= Helmut Holzapfel (urban planner) =

German academic (born 1950)

Helmut Holzapfel (born 1950 in Göttingen, Germany) is a German scientist. He is Professor of Transportation Planning at University of Kassel, Germany.

He studied Civil Engineering, Transportation Science and Urban Planning between 1968 and 1975 and completed his doctoral thesis, 'Trip Relationships in Urban Areas', in 1980.

==Academic career==
Helmut Holzapfel is a civil engineer, transportation scientist and urban planner, but he was working in very different fields from his original education as well: So he worked on human lifestyles, computing and reality, strollology (the science of strolling and perspective, invented by Lucius Burckhardt) and many other interdisciplinary topics as well. Since 1993, he has been a professor at the faculty of Architecture, Urban and Landscape Planning at the University of Kassel. From 2005 until 2008 he was dean of the faculty. Since 2009 he has led the research project 'Sintropher' in close collaboration with Sir Peter Hall (urbanist). Cooperation on several projects has been also taking place with John Whitelegg. He is also co-editor of the transport planning journal 'World Transport Policy and Practice' and a member of the scientific advisory board of the Berlin-based Institute for Ecological Economy Research (IÖW).
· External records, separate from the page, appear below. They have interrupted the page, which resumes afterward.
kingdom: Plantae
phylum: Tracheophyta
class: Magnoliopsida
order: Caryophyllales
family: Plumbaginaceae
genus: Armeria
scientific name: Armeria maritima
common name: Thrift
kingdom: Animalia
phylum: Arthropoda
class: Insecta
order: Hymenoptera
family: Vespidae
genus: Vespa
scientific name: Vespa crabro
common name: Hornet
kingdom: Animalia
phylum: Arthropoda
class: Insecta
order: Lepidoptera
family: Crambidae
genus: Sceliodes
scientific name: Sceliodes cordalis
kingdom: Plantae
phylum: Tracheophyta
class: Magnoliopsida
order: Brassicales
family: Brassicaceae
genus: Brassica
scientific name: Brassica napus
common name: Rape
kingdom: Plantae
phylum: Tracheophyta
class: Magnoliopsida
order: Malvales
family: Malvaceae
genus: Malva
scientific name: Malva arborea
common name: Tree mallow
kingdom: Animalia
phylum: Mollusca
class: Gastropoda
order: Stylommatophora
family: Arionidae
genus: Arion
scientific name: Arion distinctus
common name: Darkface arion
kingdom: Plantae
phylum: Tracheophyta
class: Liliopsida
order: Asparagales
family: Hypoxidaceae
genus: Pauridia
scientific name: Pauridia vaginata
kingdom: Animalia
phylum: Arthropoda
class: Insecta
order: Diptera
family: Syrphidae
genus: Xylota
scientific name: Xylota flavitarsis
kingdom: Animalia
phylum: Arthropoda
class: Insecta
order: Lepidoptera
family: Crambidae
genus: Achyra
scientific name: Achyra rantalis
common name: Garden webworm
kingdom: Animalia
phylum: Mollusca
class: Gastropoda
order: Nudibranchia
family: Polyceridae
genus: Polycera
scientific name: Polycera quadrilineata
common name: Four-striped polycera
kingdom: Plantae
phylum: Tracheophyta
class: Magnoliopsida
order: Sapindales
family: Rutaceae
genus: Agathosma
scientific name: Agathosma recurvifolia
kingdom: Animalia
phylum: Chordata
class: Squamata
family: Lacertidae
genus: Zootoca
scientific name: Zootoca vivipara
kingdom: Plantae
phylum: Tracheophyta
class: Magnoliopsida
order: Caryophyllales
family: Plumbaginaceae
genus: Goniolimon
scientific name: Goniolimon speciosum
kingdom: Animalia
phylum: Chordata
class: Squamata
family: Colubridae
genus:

2015 Holzapfel became head of the Centre for Mobility Culture in Kassel, Germany. Since 2016 he is member of the "Advisory Board" of the project CREATE (Congestion Reduction in Europe, Advancing Transport Efficiency) . Between 2013 and 2023 Holzapfel was Member of the Advisory Board for Integrity & Sustainability of Mercedes (source: https://group.mercedes-benz.com/responsibility/compliance/integrity/10-years-advisory-board-for-integrity.html)

==Politics==
From 1985 until 1993 he was a government official at the Transport Ministry of North Rhine-Westphalia. Between 1995 and 1998 Holzapfel was the highest transport official in the German state of Saxony-Anhalt.

==Publications==
- Holzapfel, H. (1980): Trip Relationships in Urban Areas, Gateshead.
- Holzapfel, H. and Whitelegg, J. (1993): The conquest of distance by the destruction of time. In: Whitelegg / Hultén / Flink, Leeds.
- Holzapfel, H. (2010): Everywhere and nowhere. In: Le Monde diplomatique, May 2010, Paris.
- Holzapfel, H. (2012): The city that came out of the shadows. In: Town & Country Planning, 03.2012, London.
- Holzapfel, H. (2015): Urbanism and Transport; Building Blocks for Architects and City and Transport Planners, New York and Abingdon (Oxon).
- Holzapfel, H. (2015): Foodstuffs in transit: an ecological disaster! In: World Transport Policy and Practice, Volume 21.3, October 2015, York.
- Holzapfel, H. and Meyfahrt, R. (2015): The Regional Tram-Train of Kassel, Germany; How Regional Responsibility Leads to Local Success. In: Hickman, R. et al. (eds.); Handbook on Transport and Development (pp. 630–645), Cheltenham.